Generalized inadequacy from a debrief means it became rumination — stop and return to structured questions for specific adjustments
If a debrief leaves you with generalized inadequacy rather than specific actionable adjustments, stop and return to structure—the debrief has become rumination, not reflection.
Why This Is a Rule
Reflection and rumination feel similar from inside but produce opposite outcomes. Reflection asks structured questions ("what specifically went wrong, what would I change?") and produces actionable adjustments. Rumination asks global questions ("why am I like this, what's wrong with me?") and produces generalized shame. The diagnostic output distinguishes them: if the debrief produces specific adjustments ("next time, I'll say X instead of Y at the moment when Z happens"), it was reflection. If it produces generalized inadequacy ("I'm bad at this, I always mess up"), it was rumination wearing the costume of reflection.
The "stop and return to structure" intervention breaks the rumination loop by redirecting attention from global self-evaluation to structured analysis. Debrief inoculation rounds: where did the response fire, where break down, what was unexpected, what adjustment is needed?'s four debrief questions (where did the response fire, where did it break down, what was unexpected, what adjustment is needed) produce specific, actionable outputs. Rumination occurs when you abandon these structures and drift into unstructured self-evaluation.

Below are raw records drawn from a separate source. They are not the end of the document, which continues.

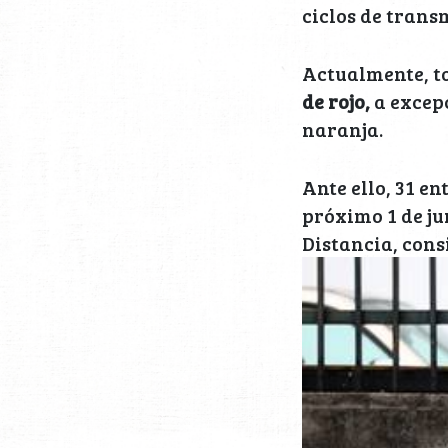
ciclos de trans
Actualmente, t
de rojo,
a excep
naranja.
Ante ello, 31 e
próximo 1 de ju
Distancia, cons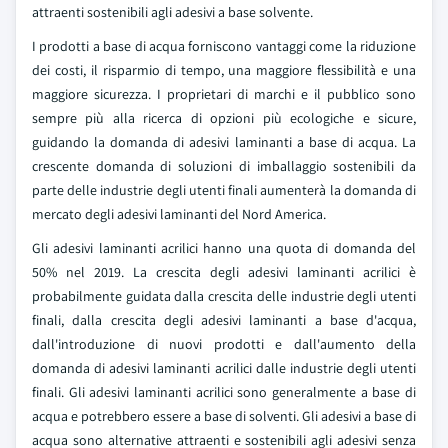
attraenti sostenibili agli adesivi a base solvente.
I prodotti a base di acqua forniscono vantaggi come la riduzione
dei costi, il risparmio di tempo, una maggiore flessibilità e una
maggiore sicurezza. I proprietari di marchi e il pubblico sono
sempre più alla ricerca di opzioni più ecologiche e sicure,
guidando la domanda di adesivi laminanti a base di acqua. La
crescente domanda di soluzioni di imballaggio sostenibili da
parte delle industrie degli utenti finali aumenterà la domanda di
mercato degli adesivi laminanti del Nord America.
Gli adesivi laminanti acrilici hanno una quota di domanda del
50% nel 2019. La crescita degli adesivi laminanti acrilici è
probabilmente guidata dalla crescita delle industrie degli utenti
finali, dalla crescita degli adesivi laminanti a base d'acqua,
dall'introduzione di nuovi prodotti e dall'aumento della
domanda di adesivi laminanti acrilici dalle industrie degli utenti
finali. Gli adesivi laminanti acrilici sono generalmente a base di
acqua e potrebbero essere a base di solventi. Gli adesivi a base di
acqua sono alternative attraenti e sostenibili agli adesivi senza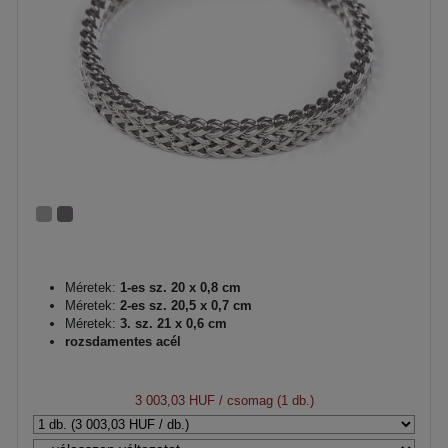
Méretek:
1-es sz. 20 x 0,8 cm
Méretek:
2-es sz. 20,5 x 0,7 cm
Méretek:
3. sz. 21 x 0,6 cm
rozsdamentes acél
3 003,03 HUF
/ csomag (1 db.)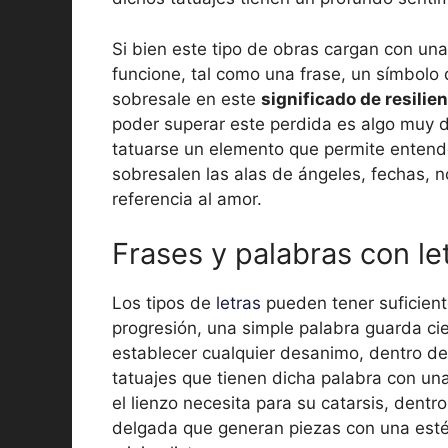
Si bien este tipo de obras cargan con un
funcione, tal como una frase, un símbolo 
sobresale en este
significado de resilie
poder superar este perdida es algo muy di
tatuarse un elemento que permite entende
sobresalen las alas de ángeles, fechas,
referencia al amor.
Frases y palabras con l
Los tipos de
letras
pueden tener suficien
progresión, una simple palabra guarda ci
establecer cualquier desanimo, dentro de 
tatuajes que tienen dicha palabra con una
el lienzo necesita para su catarsis, dentr
delgada que generan piezas con una estéti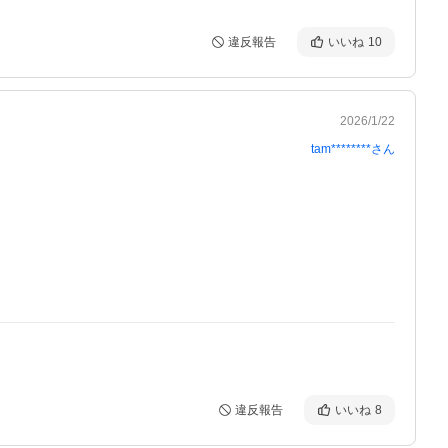
違反報告
いいね
10
2026/1/22
tam********
さん
違反報告
いいね
8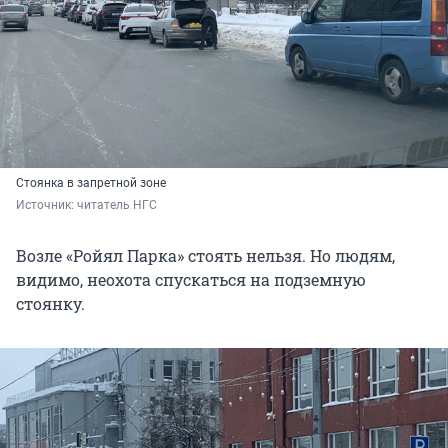
Стоянка в запретной зоне
Источник: 
читатель НГС
Возле «Ройял Парка» стоять нельзя. Но людям,
видимо, неохота спускаться на подземную
стоянку.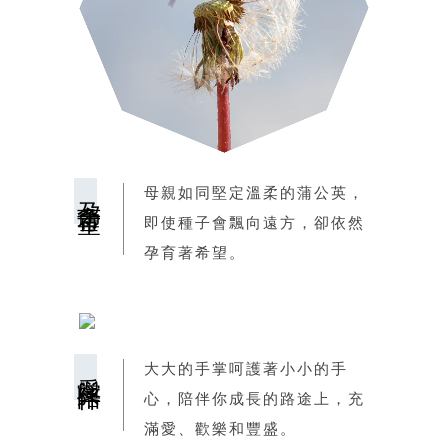
孕育希望
母親如同堅定溫柔的蒲公英，
即使種子會飄向遠方，卻依然
孕育著希望。
愛與陪伴
大大的手掌呵護著小小的手
心，陪伴你成長的路途上，充
滿愛、歡樂和豐盛。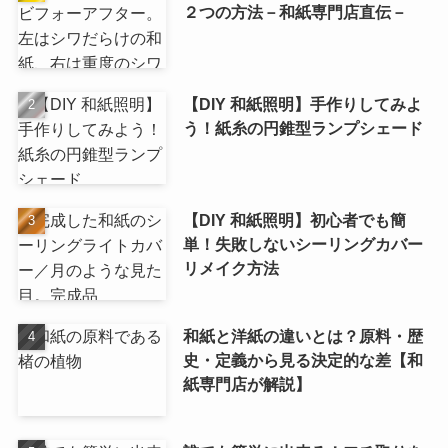
２つの方法－和紙専門店直伝－
【DIY 和紙照明】手作りしてみよ
う！紙糸の円錐型ランプシェード
【DIY 和紙照明】初心者でも簡
単！失敗しないシーリングカバー
リメイク方法
和紙と洋紙の違いとは？原料・歴
史・定義から見る決定的な差【和
紙専門店が解説】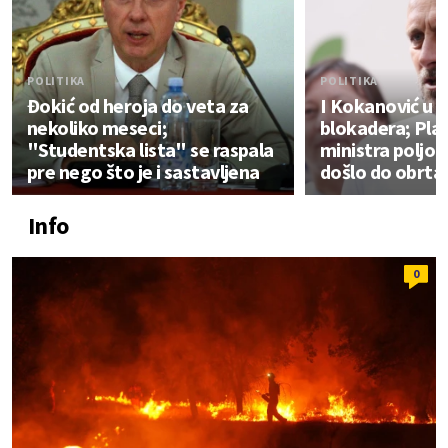
POLITIKA
POLITIKA
Đokić od heroja do veta za
I Kokanović u n
nekoliko meseci;
blokadera; Plan
"Studentska lista" se raspala
ministra poljop
pre nego što je i sastavljena
došlo do obrta
Info
0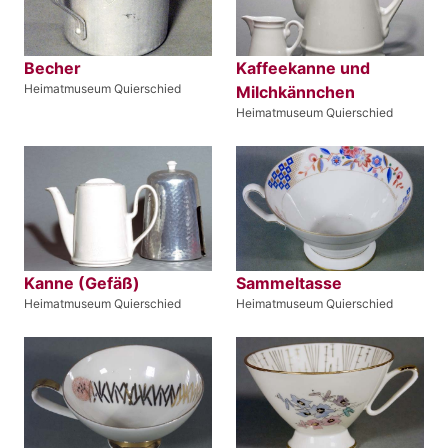
Becher
Kaffeekanne und
Heimatmuseum Quierschied
Milchkännchen
Heimatmuseum Quierschied
Kanne (Gefäß)
Sammeltasse
Heimatmuseum Quierschied
Heimatmuseum Quierschied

The transition from reflection to rumination is often invisible — you start with structured analysis and gradually slide into "I'm terrible at handling pressure." The generalized-inadequacy signal catches the slide and provides the return path.
When This Fires
- When a debrief or post-mortem produces self-criticism rather than adjustments
- When you feel worse after reviewing a performance rather than more prepared
- When the output of analysis is "I should be better" rather than "I should do X differently"

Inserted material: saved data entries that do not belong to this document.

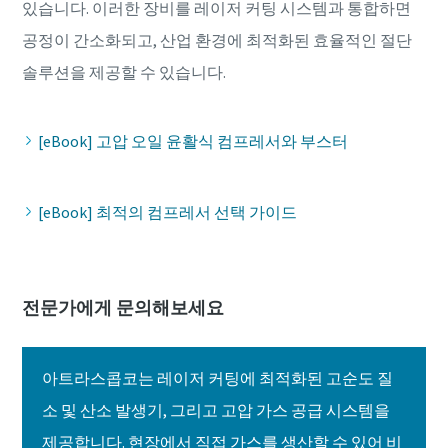
있습니다. 이러한 장비를 레이저 커팅 시스템과 통합하면
공정이 간소화되고, 산업 환경에 최적화된 효율적인 절단
솔루션을 제공할 수 있습니다.
[eBook] 고압 오일 윤활식 컴프레서와 부스터
[eBook] 최적의 컴프레서 선택 가이드
전문가에게 문의해보세요
아트라스콥코는 레이저 커팅에 최적화된 고순도 질
소 및 산소 발생기, 그리고 고압 가스 공급 시스템을
제공합니다. 현장에서 직접 가스를 생산할 수 있어 비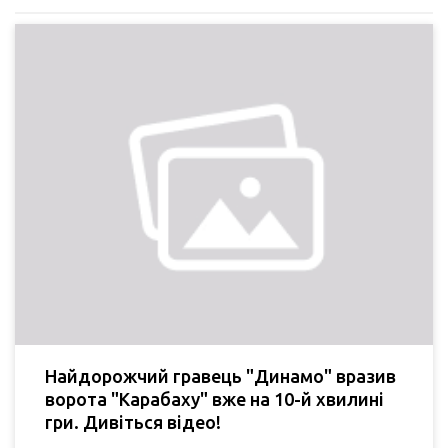
Найдорожчий гравець "Динамо" вразив
ворота "Карабаху" вже на 10-й хвилині
гри. Дивіться відео!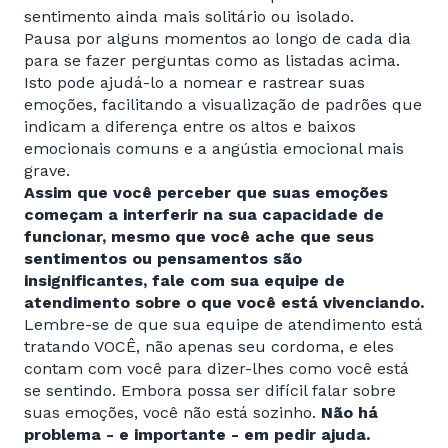
sentimento ainda mais solitário ou isolado.
Pausa por alguns momentos ao longo de cada dia
para se fazer perguntas como as listadas acima.
Isto pode ajudá-lo a nomear e rastrear suas
emoções, facilitando a visualização de padrões que
indicam a diferença entre os altos e baixos
emocionais comuns e a angústia emocional mais
grave.
Assim que você perceber que suas emoções
começam a interferir na sua capacidade de
funcionar, mesmo que você ache que seus
sentimentos ou pensamentos são
insignificantes, fale com sua equipe de
atendimento sobre o que você está vivenciando.
Lembre-se de que sua equipe de atendimento está
tratando VOCÊ, não apenas seu cordoma, e eles
contam com você para dizer-lhes como você está
se sentindo. Embora possa ser difícil falar sobre
suas emoções, você não está sozinho.
Não há
problema - e importante - em pedir ajuda.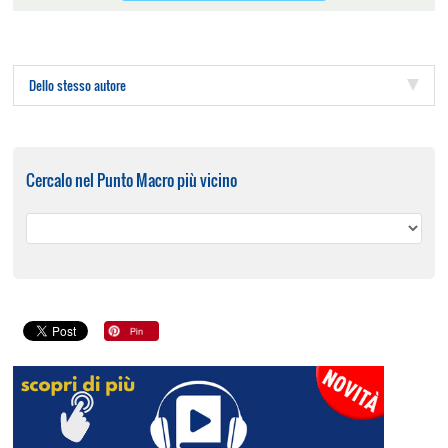
Dello stesso autore
Cercalo nel Punto Macro più vicino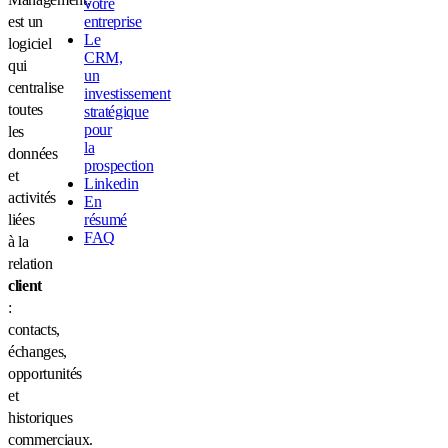
votre
entreprise
est un
Le
logiciel
CRM,
qui
un
centralise
investissement
toutes
stratégique
pour
les
la
données
prospection
et
Linkedin
activités
En
résumé
liées
FAQ
à la
relation
client
:
contacts,
échanges,
opportunités
et
historiques
commerciaux.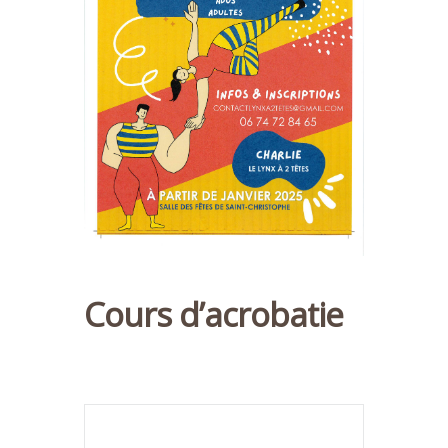
Cours d’acrobatie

- Complements Debrief inoculation rounds: where did the response fire, where break down, what was unexpected, what adjustment is needed? (inoculation debrief) with the rumination-detection guard rail
Common Failure Mode
Unstructured "reflection": sitting with a bad performance and thinking about it without guiding questions. This produces rumination by default because the brain's natural post-failure processing is self-evaluation, not adjustment design. Structure prevents the slide.
The Protocol
(1) During any debrief, monitor the output: am I producing specific adjustments or generalized self-judgment? (2) Specific adjustments ("I'll use a different opening, prepare for question X, pause before responding to pushback") → reflection is working. Continue. (3) Generalized inadequacy ("I'm bad at this, I always fail, why can't I handle pressure") → rumination has taken over. Stop. (4) Return to structured debrief questions (Debrief inoculation rounds: where did the response fire, where break down, what was unexpected, what adjustment is needed?): "Where specifically did my response break down? What specific adjustment addresses that specific breakdown?" (5) The structure forces specificity that rumination can't survive — you can't ruminate and produce specific behavioral adjustments simultaneously.